Nick Spencer and Mark Bagley take an incidental and almost forgotten moment from "Secret Avengers" and finally begin to see it through in "Avengers Standoff: Welcome to Pleasant Hill" #1. After a somewhat contrived opening featuring the Winter Soldier, the story evolves into a decidedly non-standard and compelling altered-reality tale. Pleasant Hill is a seemingly perfect place to live, but there are hints that indicate otherwise, and Spencer and Bagley's exploration of them makes for a strong issue despite relying on oft-used tropes.

"Avengers Standoff: Welcome to Pleasant Hill" #1 includes a lot of common elements from the "Gothtopia"-meets-"The Truman Show" motif: the perfect suburb, conformance to a happy standard, a pervasive sense that it's really not all that perfect or happy underneath. In fact, it's pervasive in a straightforwardly obvious manner; Spencer doesn't try to drag out any kind of great mystery here. Beyond the central character's necessary discombobulation after awakening with no memory in this strangely placid place, Spencer actually lets on fairly early that there's some unseen force behind all of this. Rather than going through the motions before upending readers with a predictable twist, he instead focuses on a mystery of an entirely different kind, one that readers don't even know is a mystery until the very end of the issue.

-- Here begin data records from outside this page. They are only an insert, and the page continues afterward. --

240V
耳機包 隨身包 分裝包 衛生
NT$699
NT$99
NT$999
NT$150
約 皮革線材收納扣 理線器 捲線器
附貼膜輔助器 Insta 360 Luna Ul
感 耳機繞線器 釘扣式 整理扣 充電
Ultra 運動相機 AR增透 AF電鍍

RELATED: New "Avengers: Standoff" Crossover Solitics, Covers Deepen the Mystery of Pleasant Hill

Spencer makes a clever implication straightaway and it totally changes the dynamic of the story once the truth is revealed. It's the kind of surprise that recharges the issue and demands a reread, which yields a completely fresh and different perspective. Bagley includes a couple of panels whose relevance might not be completely understood until this surprise is unveiled. His tendency to use a standardized facial likeness on many of his characters works to the benefit of Spencer's story; combined with Spencer's setup and colorist Paul Mounts' touches, the story never provides any reason to question the presumed identity of the issue's main character. Inker Scott Hanna nicely delineates Bagley's pencils, giving Pleasant Hill that utopic look on its surface, but also a more sinister feel in its darker spaces.

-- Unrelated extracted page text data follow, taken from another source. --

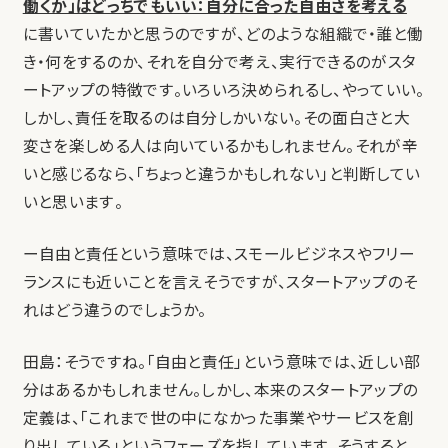
働くか」はどっちでもいい：自分に合った自由さを考える
に書いていたかと思うのですが、どのような組織で・誰と働
き・何をするのか、それを自分で考え、実行できるのがスタ
ートアップの特徴です。いろいろ決められるし、やっていい。
しかし、責任を取るのは自分しかいない。その面白さと大
変さを楽しめる人は向いているかもしれません。それが辛
いと感じるなら、「ちょっと違うかもしれない」と判断してい
いと思います。
ー自由と責任という意味では、スモールビジネスやフリー
ランスにも近いことを言えそうですが、スタートアップのそ
れはどう違うのでしょうか。
田島：そうですね。「自由と責任」という意味では、近しい部
分はあるかもしれません。しかし、本来のスタートアップの
定義は、「これまで世の中になかった事業やサービスを創
り出している」というフェーズを指しています。そうすると、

Both Bagley and Spencer play up this clever deception with the introduction of another character, whose seemingly sloppy attempt to conceal his identity is another crafty misdirection that embellishes the issue's eventual payoff. Before the premise can get tiring, Spencer unveils the nature of the Pleasant Hill, partially revealing what has transpired but still leaving plenty to tell. For now, though, Spencer and Bagley have grabbed readers with a familiar premise that's surprisingly fresh and refreshingly surprising in "Avengers Standoff: Welcome to Pleasant Hill" #1.